En uno de estos pedregales de oscuro ocre, donde la llanura se vuelve ondulada al amparo del volcán Hasán, se abre un cráter inundado de agua templada y peces. El viento soplaba fuerte sobre la hendidura amontonando los cabellos del extranjero; las nubes de tormenta se confundían con las negras rocas; un poste de cableado eléctrico y un matojo de florecillas púrpuras eran todo signo de vida: Hasán, desde sus nieves perpetuas, aprovechó el enigmático momento para lanzarle un último mensaje.

El extranjero descendió de entre las rocas en las que se había cobijado pensando en las palabras del volcán. En su vida había llegado a tales longitudes, jamás se había arrodillado ante ningún ídolo, pero la magnitud del paisaje que lo rodeaba le produjo un pequeño escalofrío.

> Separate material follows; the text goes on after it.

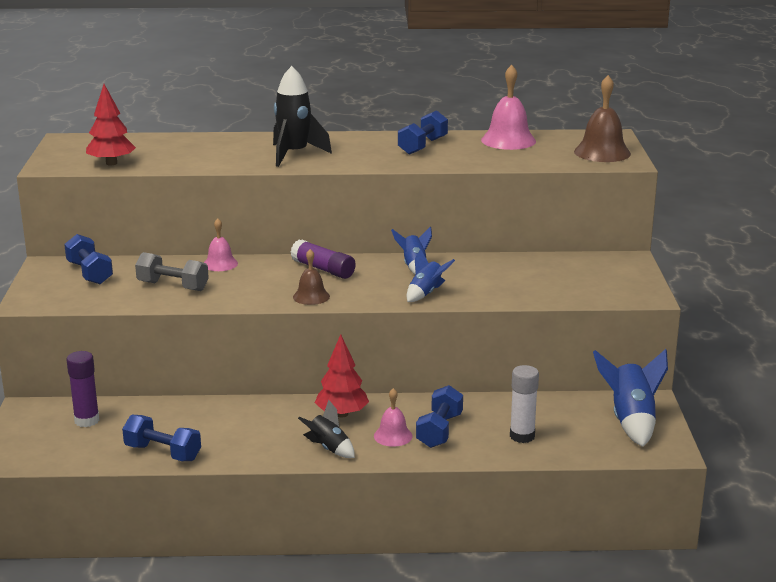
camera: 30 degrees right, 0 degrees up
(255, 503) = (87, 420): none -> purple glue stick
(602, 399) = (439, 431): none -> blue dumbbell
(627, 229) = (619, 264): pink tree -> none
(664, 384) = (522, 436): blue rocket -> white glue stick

Tras recuperar la ruta, dejando Ihlara en el sur, el paisaje se hizo más reposado, el pardo oscuro de las cimas dejó paso el pardo caqui de la ladera. El camino estaba salpicado de túmulos rocosos, gasolineras y pequeñas mezquitas coronadas de cúpulas metálicas para evitan la nieve que se acumula en los largos meses invernales.

Las rocas aún no habían adquirido sus vestidos de fantasía pero el extranjero lo sabía. Se hallaba ya en la Capadocia, la tierra que los persas bautizaran Katpadukia. “La tierra de los hermosos caballos”, enviados por sus sátrapas al asirio Asurbanipal o los legendarios Dario y Jerjes de Persia.

“¡Abre los ojos! -le habia dicho la montaña- cada una de estas piedras encierra la historia de miles de personas”.